### WHAT THIS TASK INVOLVES
Write out the entries again word for word, starting at the line that contains "The across nodes" and continuing through the last line of the entries. Leave the pictures out.
>>>
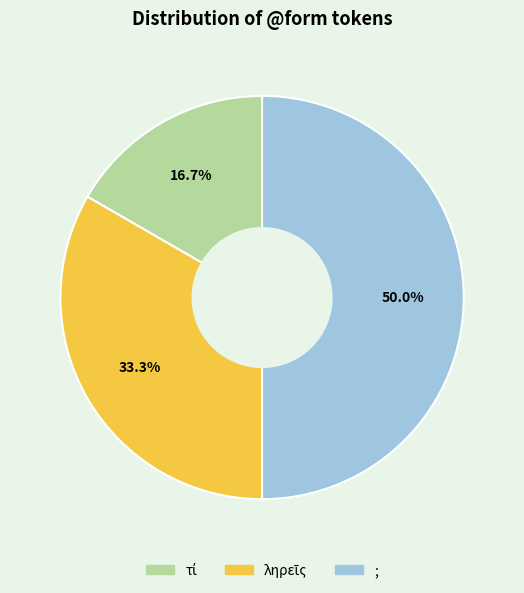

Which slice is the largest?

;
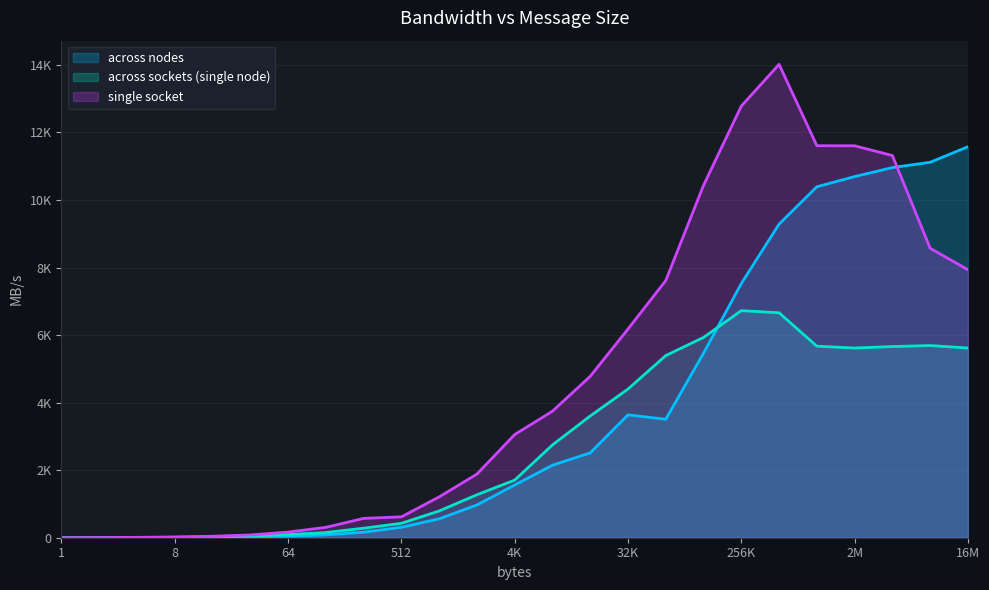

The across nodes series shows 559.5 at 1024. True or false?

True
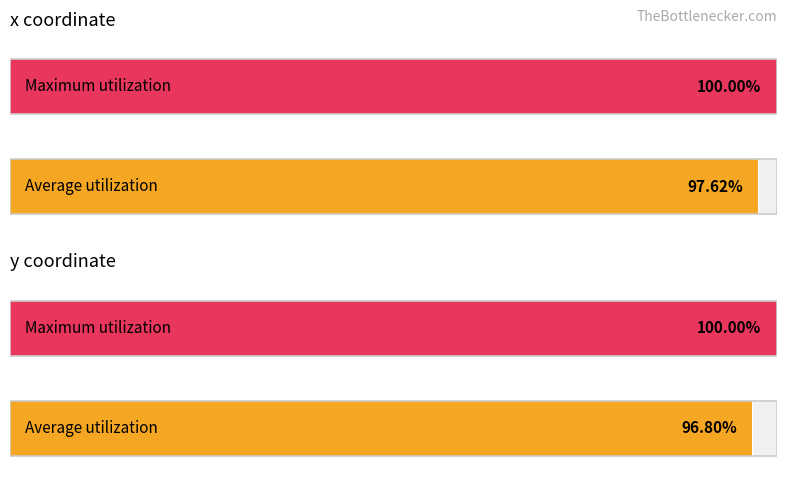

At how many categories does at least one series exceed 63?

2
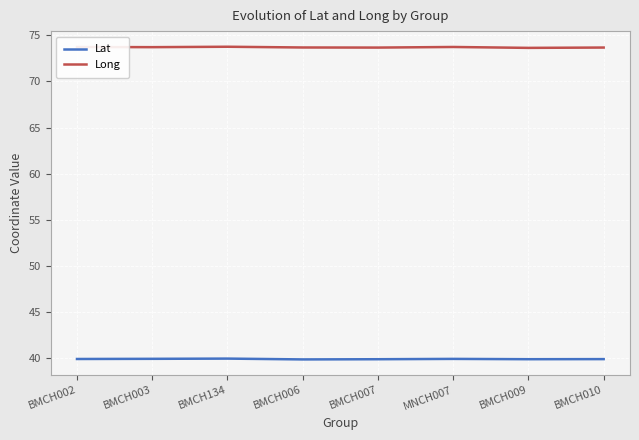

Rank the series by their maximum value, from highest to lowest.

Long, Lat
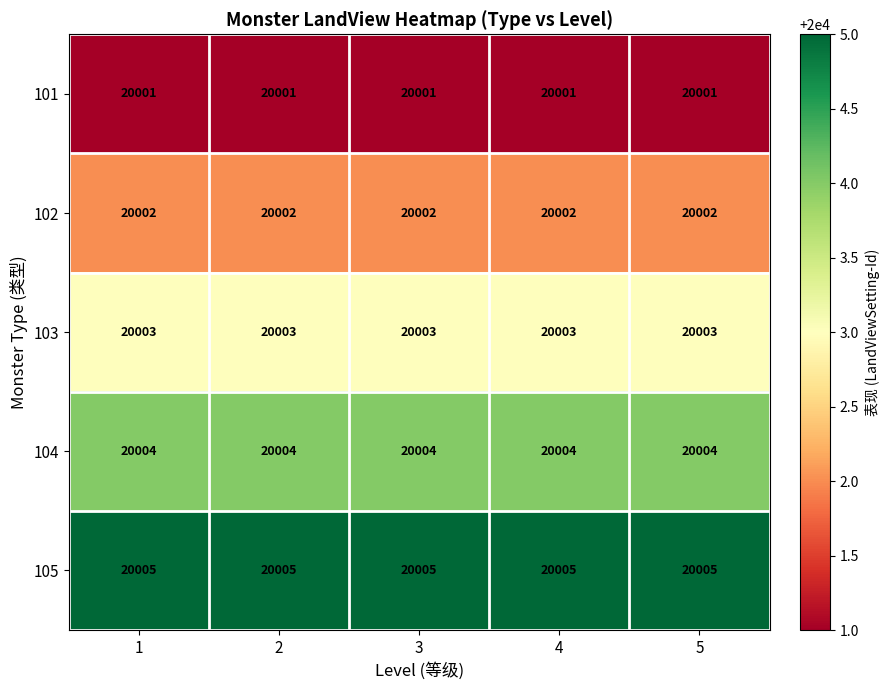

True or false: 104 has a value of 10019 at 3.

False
<<<
### SOLUTION
The across nodes series shows 559.5 at 1024. True or false?

True

At how many categories does at least one series exceed 63?

2

Rank the series by their maximum value, from highest to lowest.

Long, Lat

True or false: 104 has a value of 10019 at 3.

False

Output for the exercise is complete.